Software detects when kids are being groomed on the net

Four out of five children can’t tell when an adult is posing as a child online, according to software developers working to track pedophiles online.

The team, at Lancaster University,  has created a tool which can work out a person’s age and gender using language analysis techniques.

The researchers hope it will eventually be used to help law enforcement agencies spot when an adult is ‘grooming’ a child.

over several months, 350 schoolchildren unknowingly took part in the experiment, in which they chatted to others online – with some of the other ‘children’ being replaced by adults aiming to deceive.

Even pupils as old as 17 struggled to tell the difference, and overall only 18 percennt of children guessed correctly.

Girls were better than the boys, with 22 percent guessing correctly, compared with 16 percent of the boys.

The team’s language analysis software did significantly better correctly working out whether web chat was written by a child or an adult in 47 out of 50 cases.

“In our analysis we found that four out of five children across the school got it wrong,” said lead researcher professor Awais Rashid  said.

“Interestingly the strategies they use to detect who they are talking to are also the ones that lead them to make wrong decisions – they rely on the subject matter, use of slang and even something as simple as whether the individual said he or she was an adult or a child.”
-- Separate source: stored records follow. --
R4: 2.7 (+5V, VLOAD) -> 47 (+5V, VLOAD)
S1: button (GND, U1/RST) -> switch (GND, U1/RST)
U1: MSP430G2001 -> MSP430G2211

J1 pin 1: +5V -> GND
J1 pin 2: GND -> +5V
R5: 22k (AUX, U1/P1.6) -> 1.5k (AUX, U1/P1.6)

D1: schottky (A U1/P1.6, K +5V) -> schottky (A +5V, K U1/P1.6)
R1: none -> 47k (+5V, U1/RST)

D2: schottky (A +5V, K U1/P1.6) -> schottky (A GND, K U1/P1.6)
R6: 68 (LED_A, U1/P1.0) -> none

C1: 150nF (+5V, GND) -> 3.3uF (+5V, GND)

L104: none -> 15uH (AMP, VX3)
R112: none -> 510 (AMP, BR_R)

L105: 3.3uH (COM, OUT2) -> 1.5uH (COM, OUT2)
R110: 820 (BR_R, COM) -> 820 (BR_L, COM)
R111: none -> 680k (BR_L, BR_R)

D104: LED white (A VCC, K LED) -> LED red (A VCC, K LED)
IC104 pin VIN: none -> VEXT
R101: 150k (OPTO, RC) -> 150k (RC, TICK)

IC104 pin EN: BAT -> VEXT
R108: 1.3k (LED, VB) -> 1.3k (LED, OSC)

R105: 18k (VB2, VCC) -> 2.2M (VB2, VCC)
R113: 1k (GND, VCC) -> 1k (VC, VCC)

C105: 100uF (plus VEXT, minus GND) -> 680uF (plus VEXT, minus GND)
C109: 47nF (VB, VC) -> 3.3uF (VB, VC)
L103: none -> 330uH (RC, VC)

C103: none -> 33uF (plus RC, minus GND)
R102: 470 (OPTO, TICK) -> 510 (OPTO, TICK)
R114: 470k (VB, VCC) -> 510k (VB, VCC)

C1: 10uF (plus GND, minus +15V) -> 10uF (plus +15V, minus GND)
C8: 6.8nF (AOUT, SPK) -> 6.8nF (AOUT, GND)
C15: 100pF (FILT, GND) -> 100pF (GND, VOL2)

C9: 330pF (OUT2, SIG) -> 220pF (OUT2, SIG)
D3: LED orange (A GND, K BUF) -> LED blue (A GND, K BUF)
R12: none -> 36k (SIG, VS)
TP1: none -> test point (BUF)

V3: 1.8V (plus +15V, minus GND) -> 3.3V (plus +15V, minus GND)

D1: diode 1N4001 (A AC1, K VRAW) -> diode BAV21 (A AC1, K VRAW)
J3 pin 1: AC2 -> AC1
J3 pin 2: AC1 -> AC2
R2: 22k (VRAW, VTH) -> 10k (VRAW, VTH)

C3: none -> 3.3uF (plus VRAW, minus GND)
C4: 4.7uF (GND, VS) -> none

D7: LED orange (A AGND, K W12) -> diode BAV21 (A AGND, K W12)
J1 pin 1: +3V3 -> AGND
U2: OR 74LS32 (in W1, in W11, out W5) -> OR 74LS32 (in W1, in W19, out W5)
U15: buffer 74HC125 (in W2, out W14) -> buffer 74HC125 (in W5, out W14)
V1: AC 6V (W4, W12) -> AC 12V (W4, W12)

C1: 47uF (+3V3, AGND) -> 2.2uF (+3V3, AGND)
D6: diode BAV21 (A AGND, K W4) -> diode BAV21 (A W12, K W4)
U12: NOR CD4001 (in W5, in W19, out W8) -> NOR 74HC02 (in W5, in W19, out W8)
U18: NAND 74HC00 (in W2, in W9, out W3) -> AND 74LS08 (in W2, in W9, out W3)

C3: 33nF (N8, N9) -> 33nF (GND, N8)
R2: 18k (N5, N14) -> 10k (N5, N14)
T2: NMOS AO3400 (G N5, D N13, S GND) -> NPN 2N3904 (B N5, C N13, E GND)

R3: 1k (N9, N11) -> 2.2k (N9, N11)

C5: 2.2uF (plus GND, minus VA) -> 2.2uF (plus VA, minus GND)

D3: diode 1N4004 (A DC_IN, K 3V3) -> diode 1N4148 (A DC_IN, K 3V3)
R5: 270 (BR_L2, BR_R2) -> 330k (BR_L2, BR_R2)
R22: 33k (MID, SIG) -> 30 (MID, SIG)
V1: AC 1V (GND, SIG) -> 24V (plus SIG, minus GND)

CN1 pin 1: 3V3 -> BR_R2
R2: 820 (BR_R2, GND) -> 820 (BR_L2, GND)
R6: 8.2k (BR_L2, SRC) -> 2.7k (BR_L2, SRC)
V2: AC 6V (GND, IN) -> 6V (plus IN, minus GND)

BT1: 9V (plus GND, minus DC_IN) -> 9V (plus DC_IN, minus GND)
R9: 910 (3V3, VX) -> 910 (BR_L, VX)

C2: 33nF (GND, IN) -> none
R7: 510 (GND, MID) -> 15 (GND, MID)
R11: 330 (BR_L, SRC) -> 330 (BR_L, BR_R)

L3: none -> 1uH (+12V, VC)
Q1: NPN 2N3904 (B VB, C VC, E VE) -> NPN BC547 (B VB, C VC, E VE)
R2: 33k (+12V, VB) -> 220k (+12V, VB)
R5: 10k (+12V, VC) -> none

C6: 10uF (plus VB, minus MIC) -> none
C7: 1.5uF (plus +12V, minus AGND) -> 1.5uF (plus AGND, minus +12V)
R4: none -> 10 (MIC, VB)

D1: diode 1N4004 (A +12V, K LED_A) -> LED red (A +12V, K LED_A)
Eventually, the researchers believe the software could be used not only to identify adults posing as children but also to pick up on the ‘stylistic footprints’ of paedophiles, and track them on the internet.

“We are concerned about the dangers our pupils face when they’re online and have welcomed the opportunity to help the project at the same time as raising pupils’ awareness of the risks,” said the head of the school involved in the experiment.

“It has been chilling to watch them being taken in by adults masquerading as teenagers.”